The King of the Belgian's Bedroom

The Orleans Room

The Spanish Room

Directly underneath the State Apartments are a suite of slightly less grand rooms known as the semi-state apartments. Opening from the Marble Hall, these rooms have always been used for less formal entertaining, such as luncheon parties and private audiences.

The 1844 Room

The 1844 Room was decorated in that year for the State visit of Tsar Nicholas I of Russia.

The 1844 Room

The Bow Room [Library]

At the centre of this suite is the Bow Room, through which thousands of guests pass annually to the current Queen's Garden Parties on the front lawn.

The Bow Room [Library]

The 1855 Room

This 1855 Room room is named after a visit in that year by Emperor Napoleon III of France. 

Bibliography :

- "Life of Queen Victoria", T Nelson & Sons, London, 1897 (from my personal collection).
 - Various written and Internet sources.
- Most images have been "collected" over the last couple of years and I have not always recorded the source. Most appear to be in the public domain and often frequently copied or are only low resolution however if copyright has been infringed please advise me so that I can remove them or provide a link.


  1. Catherine Golden23 June 2014 at 07:09

    These are wonderful images. Are they in the public domain?

    1. Yes, they are wonderful. Unless otherwise stated under an image all are simply taken from various Internet sources but as I collected them over a number of years I didn't always record the source as at the time I wasn't thinking of creating a Blog with them. So yes, most of these low resolution images are in the public domain.

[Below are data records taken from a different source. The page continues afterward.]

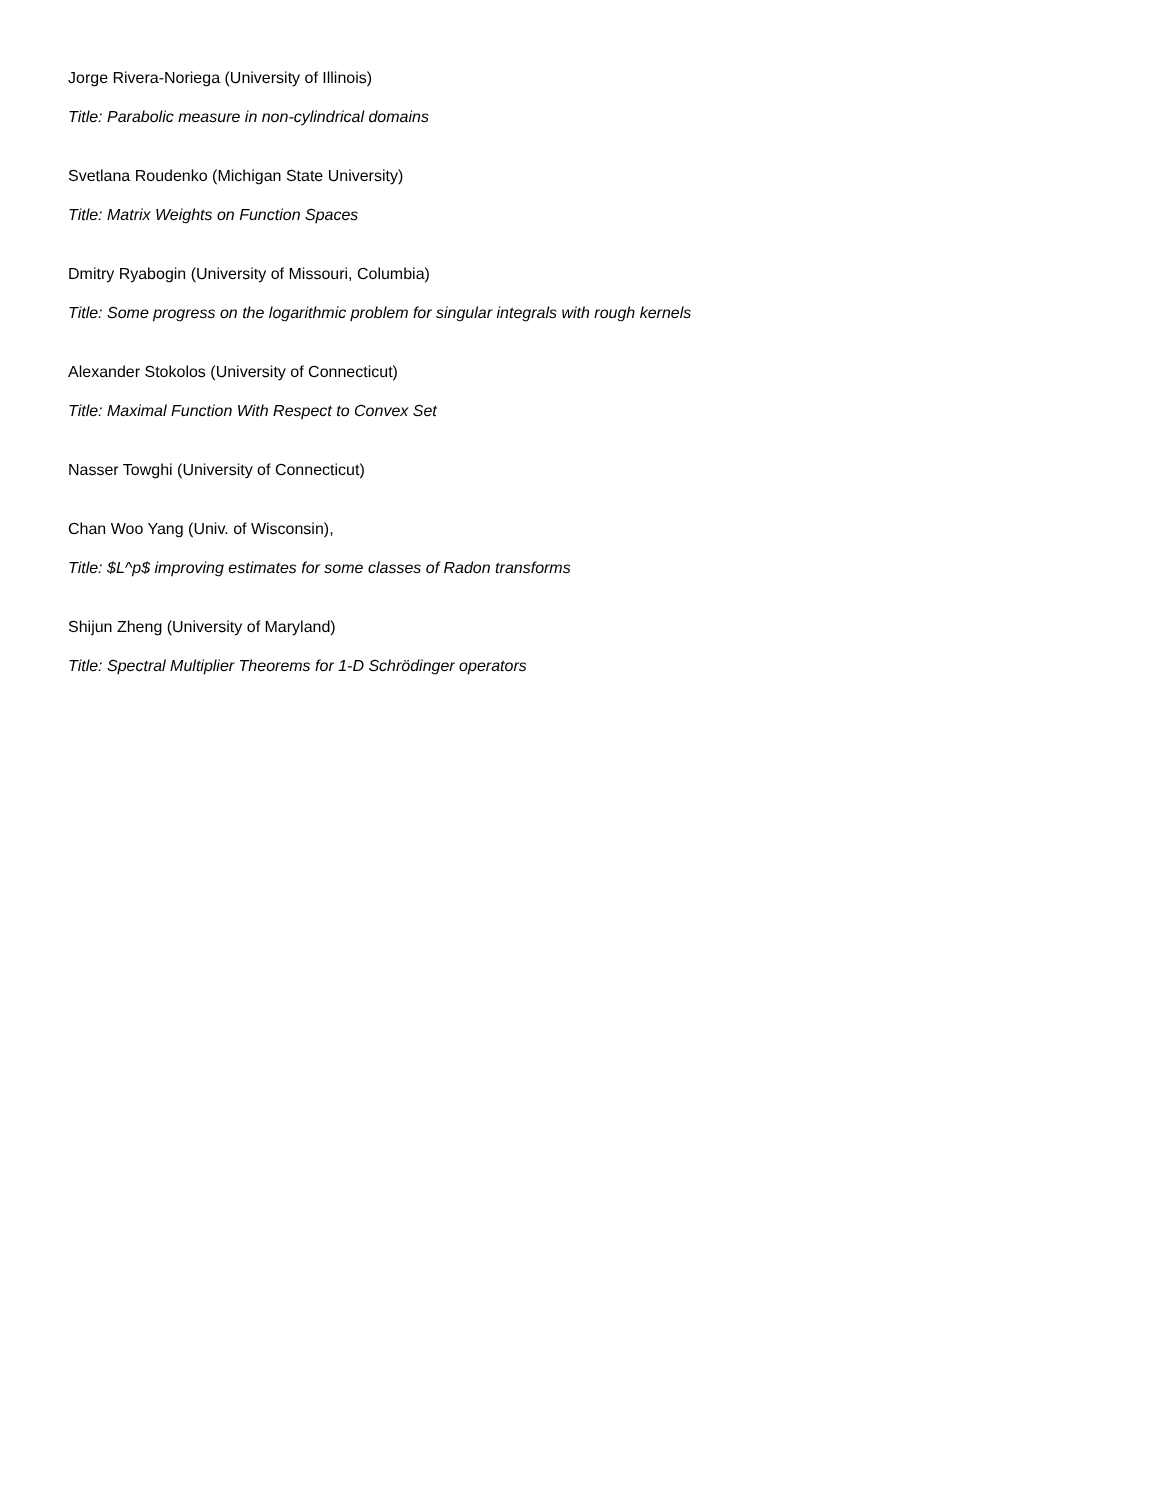Jorge Rivera-Noriega (University of Illinois)
Title: Parabolic measure in non-cylindrical domains
Svetlana Roudenko (Michigan State University)
Title: Matrix Weights on Function Spaces
Dmitry Ryabogin (University of Missouri, Columbia)
Title: Some progress on the logarithmic problem for singular integrals with rough kernels
Alexander Stokolos (University of Connecticut)
Title: Maximal Function With Respect to Convex Set
Nasser Towghi (University of Connecticut)
Chan Woo Yang (Univ. of Wisconsin),
Title: $L^p$ improving estimates for some classes of Radon transforms
Shijun Zheng (University of Maryland)
Title: Spectral Multiplier Theorems for 1-D Schrödinger operators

    2. Catherine Golden24 June 2014 at 01:39

      Hi! Thanks for your speedy replay. The picture I am particularly interested in is the first in the blog, which is "The original frontage of Buckingham Palace as designed by Edward Blore, and viewed from St James's Park Lake, 1897." My sister and I published a Victorian themed children's book last year entitled Victorian Cat Tales: The Life and Times of Rose and Leopold. We use period images from the public domain as backdrops for the sculptures my sister creates. We are working on the sequel, due to the publisher soon, and we need a backdrop of Buckingham Palace gardens. I would love to use your image, and I can credit you if you give me something to include. Here is the website for our book: Thank you for considering. Catherine
      [From my own collection]

    3. How fascinating Catherine. Could you please email me (my email address is in the "Click Here to Email Me" box in the right-hand menu bar) and i'll be able to easily sort this for you. Thanks

  2. Fabulous photos. I went on a Chinese Art course at Buckingham Palace last September and we were shown around the semi State rooms on the East front and also the rooms off the Bow Room

  3. Oh, I didn't know they did such courses, how fascinating

  4. How wonderful it is to see some of those old photos! One thing though... The Princess Royal sitting for a portrait is not in The Royal Closet but in the Throne Room, look at the ceiling ant the overdoor carvings. The proportion of the room looks wrong on the picture, but it surely is th Throne Room :)

    1. Well spotted, thank you, I should have noticed this but simply relied on the original attribution which was very, very wrong.... Regards & thanks :-)

  5. Be neat to see these rooms now. Does the current Queen now occupy Victoria's bedroom as hers ?? Very nice pictures.